Mole National Park, Ghana
It took two miserable days of travel to get to Mole: an 8 hour bus ride from Kumasi to Tamale arriving at 5:30 pm, a 4 am wake-up call to buy a Tamale-Mole ticket at the station after every local I encountered told me they’d sell out (they didn’t, and the bus wasn’t full), and a 2 pm departure that ended up being at 5:45 instead, on the dustiest road known to man in a bus with open windows. At least Jessica, Felix (both rejoining me direct from Accra), and I entertained ourselves during the long wait for the bus by chatting with children (after school, selling sachets of water, ginger, toothpaste, candy… anything their parents sold) who taught us some words in Dagbani and Twi. My poor attempts certainly got the other locals laughing. At least know I know how to say things like “good afternoon” (Dagbani: antsere), “what is your name” (ayuli), “ginger” (kakadro), and “is your mother in the house?” (Twi: u maame wo fie?) And of course, “thank you” (Dagbani: nan desugu, Twi: medaase), which always brought pleasantly surprised responses without fail whenever I used it.
We arrived in Mole around 10 pm, sweaty and covered in red dust. We all looked like we changed ethnicities and dyed our hair. All of this trouble is definitely worth it.
7 am! Bright and early. Time for a walking safari! Probably the only place you could ever do this in Africa, or the world. 10 cedis for two hours with a guide. That’s $4. A latte at Starbucks, basically.
And so with our guide Osman, we followed elephant tracks that were only about 100 metres from our room, saw some antelope, vultures, egrets, guineafowl…, learned about how animals like to gather around salt licks to get the minerals they need (present in meat, so vegetarians only), where they could be potentially cornered by hyenas, learned about various trees and plants… And then! An elephant feeding!
At first a bit apprehensive, he soon calmed down and went about his business — you can tell when they swing their tails left and right. We were able to get about as close as maybe 5 metres.
Our two hours up, we reluctantly returned for breakfast, only to find that an hour later, 8 elephants (visible from the motel) were headed to the water hole! We got Osman to take us down again, and we sat for 2 whole hours watching the elephants, all male and including a young one, bathing and playing in the mud, mere metres away.
After lunch and a dip in the pool, not having had enough yet, we joined another group for a vehicle safari, where we all sat on top of a 4×4. While we couldn’t get as close to the wildlife, we saw far more, including herds of antelope (roan, bushbuck, kob) running across the road, the eyes of a crocodile peeping from a water hole before dipping below, and last but not least, an elephant chasing us, after ripping a tree in half to eat it. Incredible.
Still not having had enough the next morning, we went on another walking safari the next morning, to catch a glimpse of a baobab tree, the largest in West Africa. We were rewarded by the sight of another two elephants feeding together.
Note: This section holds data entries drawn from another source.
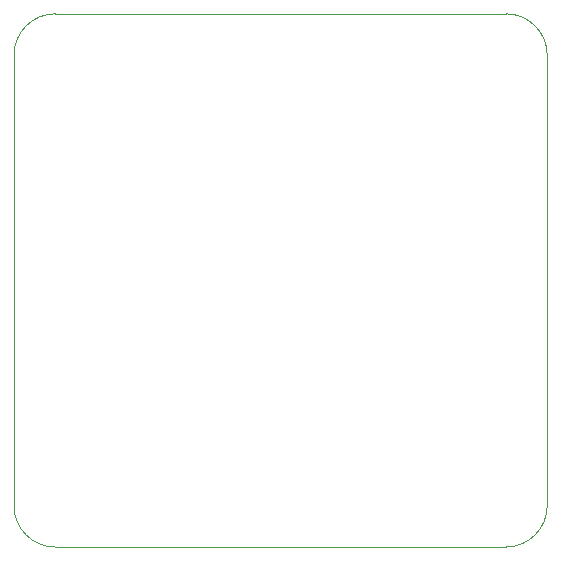
<source format=gbr>
%TF.GenerationSoftware,KiCad,Pcbnew,(6.0.4)*%
%TF.CreationDate,2023-01-27T10:26:40-05:00*%
%TF.ProjectId,charging_on_the_pad,63686172-6769-46e6-975f-6f6e5f746865,rev?*%
%TF.SameCoordinates,Original*%
%TF.FileFunction,Profile,NP*%
%FSLAX46Y46*%
G04 Gerber Fmt 4.6, Leading zero omitted, Abs format (unit mm)*
G04 Created by KiCad (PCBNEW (6.0.4)) date 2023-01-27 10:26:40*
%MOMM*%
%LPD*%
G01*
G04 APERTURE LIST*
%TA.AperFunction,Profile*%
%ADD10C,0.100000*%
%TD*%
G04 APERTURE END LIST*
D10*
X123474874Y-127025126D02*
G75*
G03*
X126974874Y-130525126I3500026J26D01*
G01*
X168625126Y-88874874D02*
G75*
G03*
X165125126Y-85374874I-3500026J-26D01*
G01*
X165125126Y-130525126D02*
X126974874Y-130525126D01*
X123474874Y-127025126D02*
X123474874Y-88874874D01*
X165125126Y-130525126D02*
G75*
G03*
X168625126Y-127025126I-26J3500026D01*
G01*
X165125126Y-85374874D02*
X126974874Y-85374874D01*
X168625126Y-127025126D02*
X168625126Y-88874874D01*
X126974874Y-85374874D02*
G75*
G03*
X123474874Y-88874874I26J-3500026D01*
G01*
M02*

</source>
For our finale, joined by Carlo (Germany), we hopped on some motorbikes to the nearby village of Mognori and had a canoe safari. Though a little bit expensive for what we got, we saw a few species of vividly coloured birds, primarily kingfishers, and saw some tracks of elephants that crossed the river. It’s too bad we ran out of the time to overnight there, it would’ve been lovely to sleep on a roof under the stars! Next time. Hey, at least I got to drive a motorbike for the first time.
In between all of this? Serious conversations (with me listening in horror) of buying and killing a goat for a feast after giving it its best last day ever, a deeper foray into local cuisine (turns out neither fufu nor TZ with a slimy baobab soup were much to our tastes), watching elephants congregate while having tea, baboons everywhere messing up our hanging laundry and trying to steal Felix’s cigarettes, and the fun motel staff actually using a slingshot on any errant baboons. Being away from the chaos of a big city was also a big plus, too, and I enjoyed the relative silence and cleaner, cooler air.
Worth the long journey. And worth the return journey too.